琵琶鱒 biwa masu ‘Biwa trout’ (Oncorhynchus masou rhodurus) – Our kaiseki meal was ‘meatless’ in the traditional manner—not vegetarian. There were several courses featuring fish associated with Kyoto summertime cuisine. One consisted of two small slabs of delicate flesh from pike eel (hamo, Muraenesox cinereus) and wintermelon (tougan) in a viscous sauce. The next fish was Biwa trout (biwa masu), native to Lake Biwa in Shiga prefecture next to Kyoto. This ‘trout’ is actually a subspecies of the cherry salmon (sakura masu, Oncorhynchus masou).
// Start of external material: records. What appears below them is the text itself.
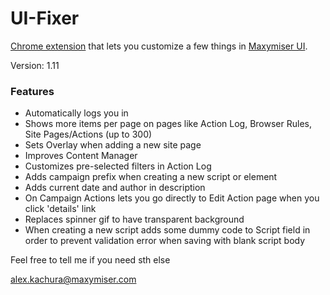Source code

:# UI-Fixer
[Chrome extension](https://chrome.google.com/webstore/detail/ui-fixer/ocpdnkacigphdkeokobanmcinahdfnpd) that lets you customize a few things in [Maxymiser UI](https://ui61.maxymiser.com/).

Version: 1.11

### Features
* Automatically logs you in
* Shows more items per page on pages like Action Log, Browser Rules, Site Pages/Actions (up to 300)
* Sets Overlay when adding a new site page
* Improves Content Manager
* Customizes pre-selected filters in Action Log
* Adds campaign prefix when creating a new script or element
* Adds current date and author in description
* On Campaign Actions lets you go directly to Edit Action page when you click 'details' link
* Replaces spinner gif to have transparent background
* When creating a new script adds some dummy code to Script field in order to prevent validation error when saving with blank script body

Feel free to tell me if you need sth else

<alex.kachura@maxymiser.com>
The final fish dish was grilled ayu (‘sweetfish’, Plecoglossus altivelis), served with the customary bluish dipping sauce of tade ‘dyer’s knotweed’ (a secondary source for indigo dye).
The rest of the wintermelon appeared later, forming a tureen for a refreshing cold soup with shrimps, whole tomatoes, and small okras in a drinkable aspic of fish stock and wintermelon flesh, well-flavored with dashi.
すっぴん suppin ‘(going out) without make-up’ – I prefer my sake dry, but Kyoukamo serves only pure, seasonal shiboritate (搾立て ‘freshly pressed’) sake, without carbon filtration, pasteurization, or the addition of alcohol, and made from rice grown without any artificial fertilizers (肥料 hiryou). Our first serving of sake was bottled by a female craft-brewer named Rumiko in Mie prefecture under the label Suppin ‘Without make-up’. The next serving was even sweeter, being made from even more highly polished rice. That’s when we asked about drier sake and got a pleasant and interesting—but unyielding—lesson about sake purity, followed by a sampling of the same sake served warm, which made it taste a good bit drier but also less flavorful. In any case, none of us wanted warm sake, least of all during a Nagoya (or Kyoto) summer. The final serving of sake was sweeter yet, leaving a lingering tingle in the mouth like a dessert wine.